━━━ Data for analysis

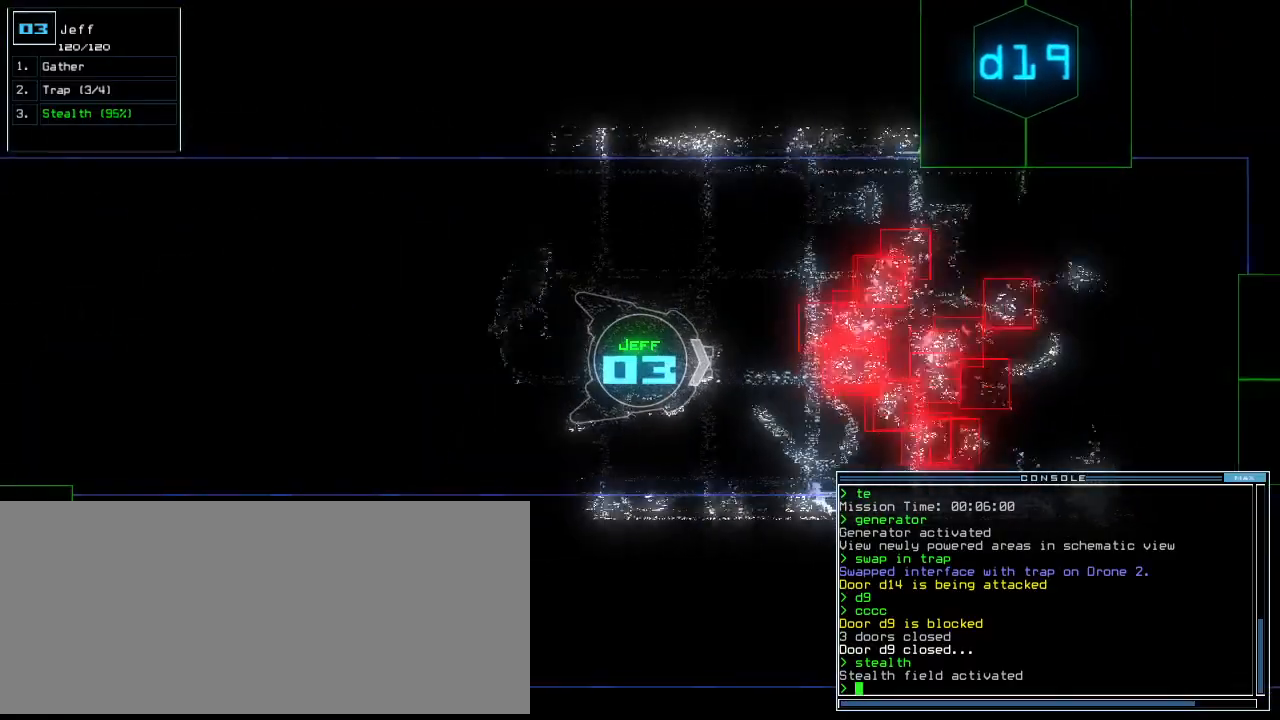
Gameplay with keyboard; each line is a JSON object with the keys held at the frame after it. "events" lists presses ("down") and releases ("up") of ".", "0", "1", "2", "3", "4", "5", "6", "7", "8", "9", "a", "b", "backspace", "c", "caps_lock", "comma", "ctrl_l", "ctrl_r", "d", "down", "e", "equals", "escape", "f", "f8", "g", "h", "i", "j", "k", "l", "left", "m", "minus", "n", "o", "p", "page_down", "page_up", "q", "quote", "r", "return", "right", "s", "semicolon", "shift_l", "shift_r", "space", "t", "tab", "tilde", "u", "up", "v", "w", "x", "y" and "z" between this image and that frame as [ms after this image, input, new state], when the widget could be followed in between. No other keys are recorded. Mouse input is not recorded.
{"keys": ["right", "up"], "events": [[146, "left", "down"], [188, "left", "up"], [458, "right", "down"]]}
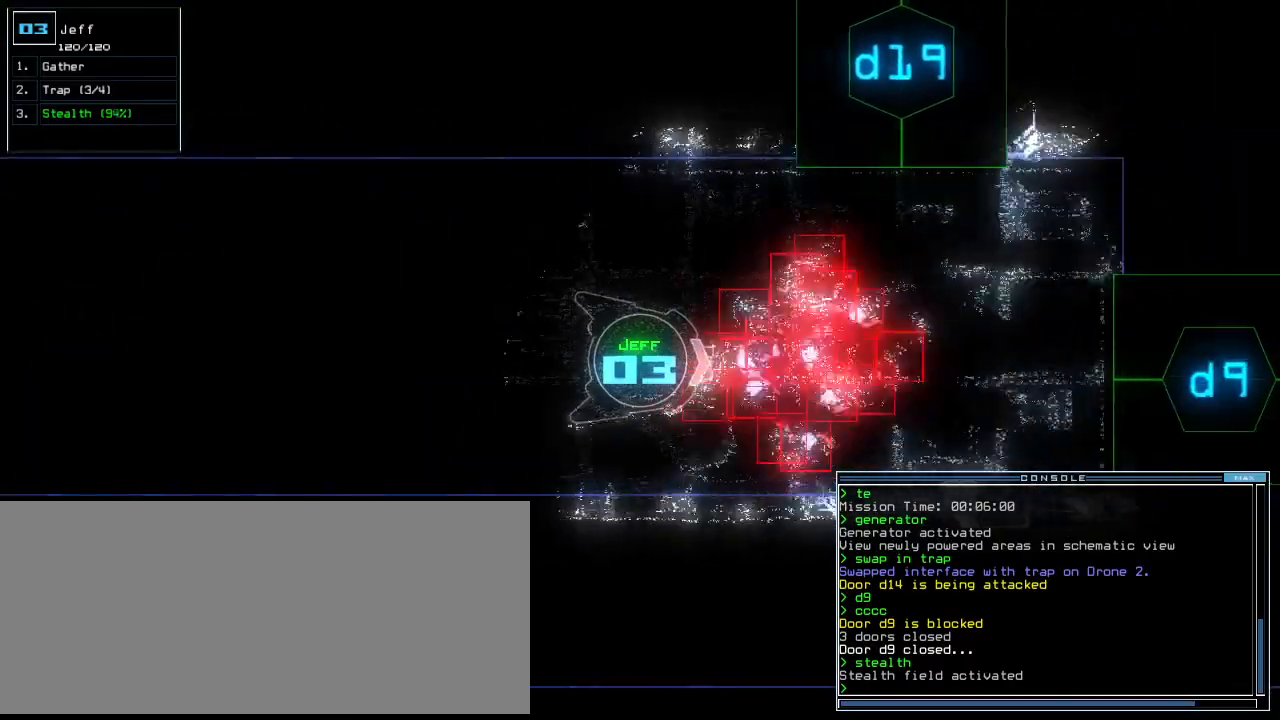
{"keys": ["up"], "events": [[21, "right", "up"], [146, "d", "down"], [188, "d", "up"]]}
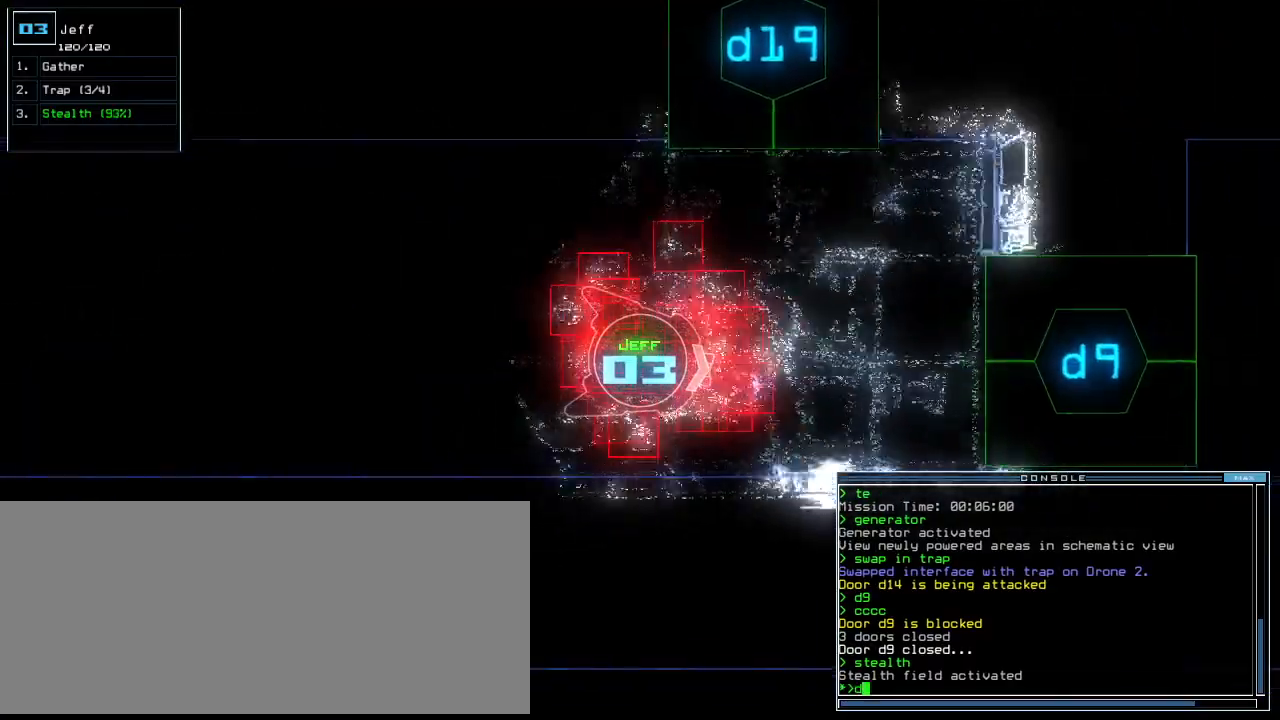
{"keys": ["9", "up"], "events": [[500, "9", "down"]]}
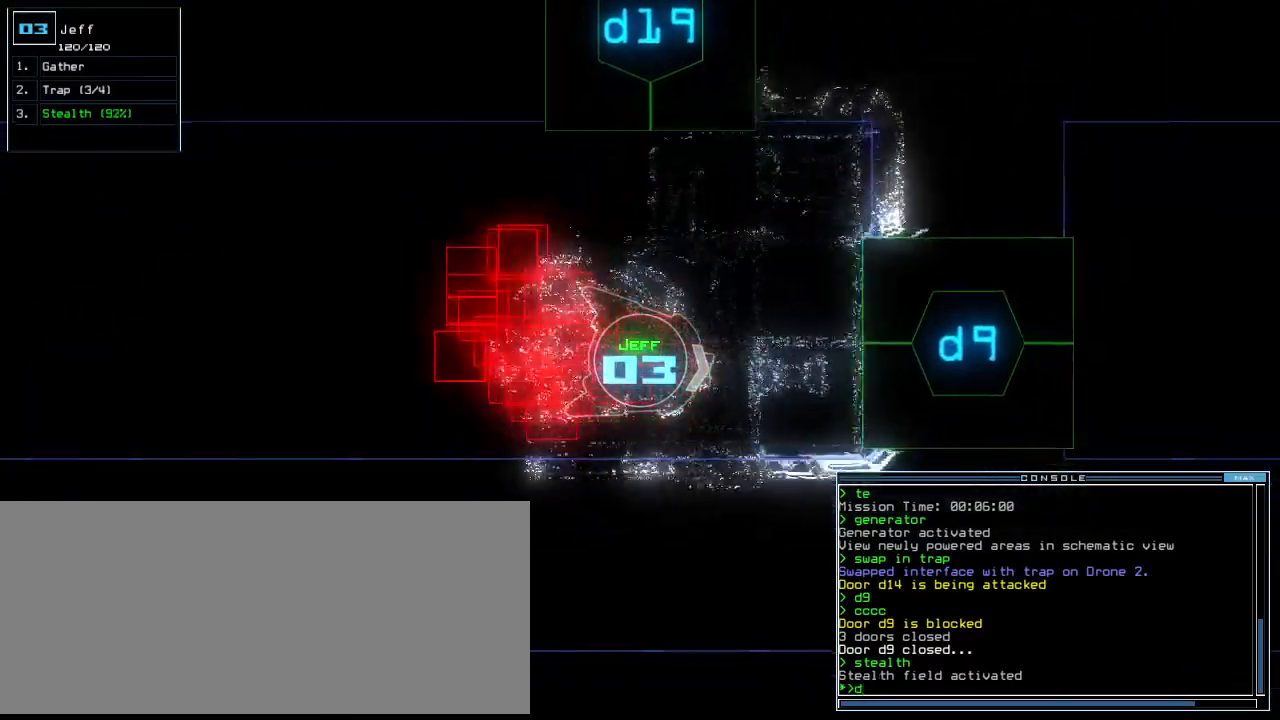
{"keys": ["up"], "events": [[62, "9", "up"], [62, "left", "down"], [146, "left", "up"], [271, "return", "down"], [333, "return", "up"]]}
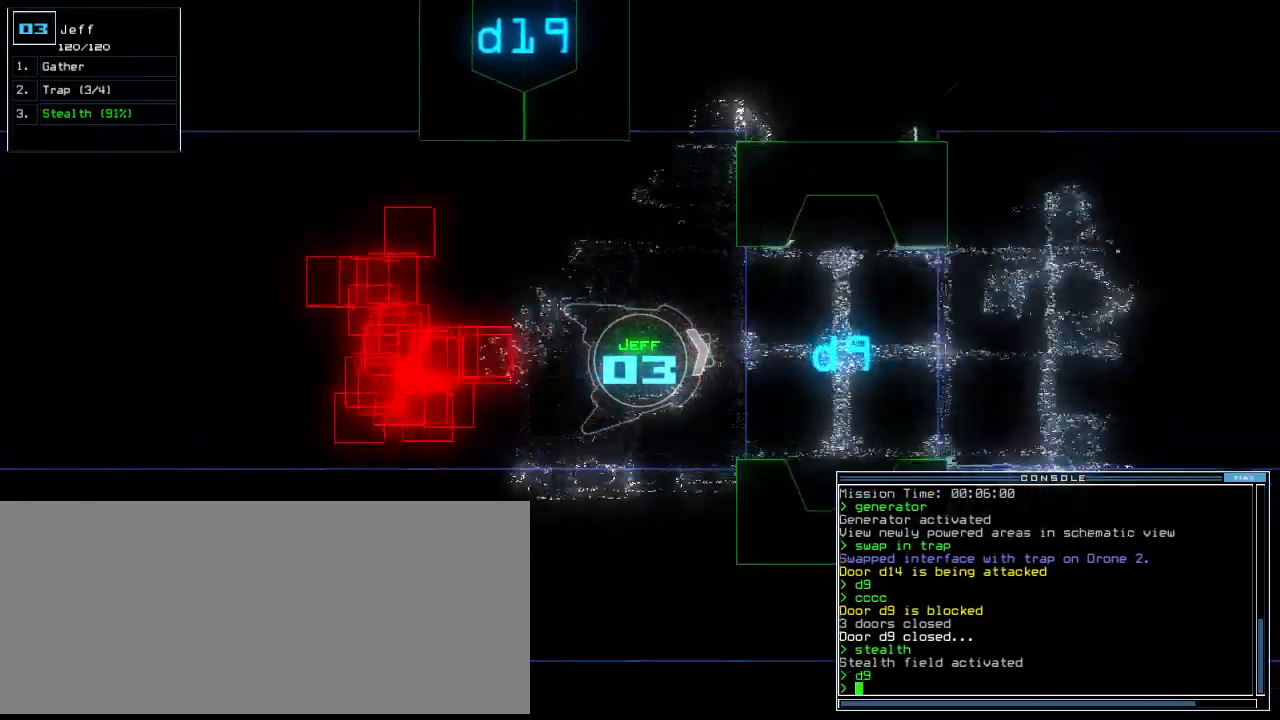
{"keys": ["up"], "events": [[21, "right", "down"], [83, "right", "up"]]}
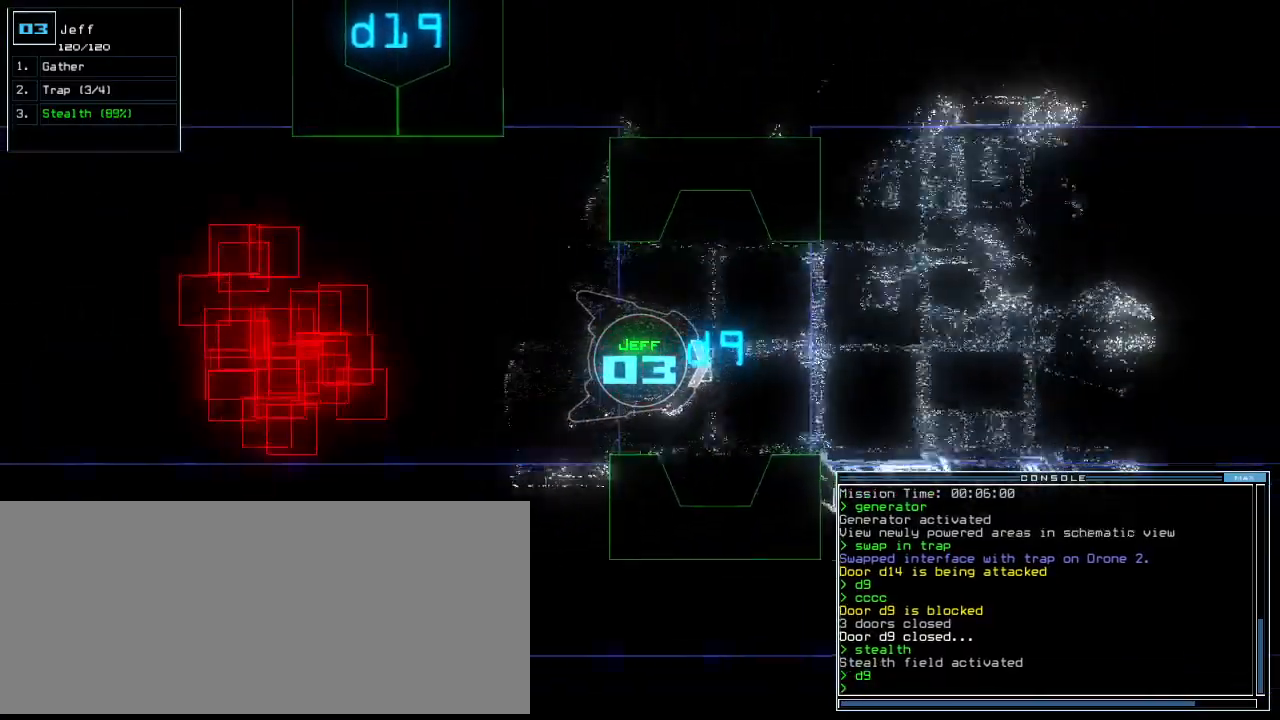
{"keys": ["up"], "events": [[396, "c", "down"], [438, "c", "up"]]}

━━━━━━

[Problem to solve] Find the string "right" in the entries above. Copy each line where it occurs.

[Solution to the exercise]
Gameplay with keyboard; each line is a JSON object with the keys held at the frame after it. "events" lists presses ("down") and releases ("up") of ".", "0", "1", "2", "3", "4", "5", "6", "7", "8", "9", "a", "b", "backspace", "c", "caps_lock", "comma", "ctrl_l", "ctrl_r", "d", "down", "e", "equals", "escape", "f", "f8", "g", "h", "i", "j", "k", "l", "left", "m", "minus", "n", "o", "p", "page_down", "page_up", "q", "quote", "r", "return", "right", "s", "semicolon", "shift_l", "shift_r", "space", "t", "tab", "tilde", "u", "up", "v", "w", "x", "y" and "z" between this image and that frame as [ms after this image, input, new state], when the widget could be followed in between. No other keys are recorded. Mouse input is not recorded.
{"keys": ["right", "up"], "events": [[146, "left", "down"], [188, "left", "up"], [458, "right", "down"]]}
{"keys": ["up"], "events": [[21, "right", "up"], [146, "d", "down"], [188, "d", "up"]]}
{"keys": ["up"], "events": [[21, "right", "down"], [83, "right", "up"]]}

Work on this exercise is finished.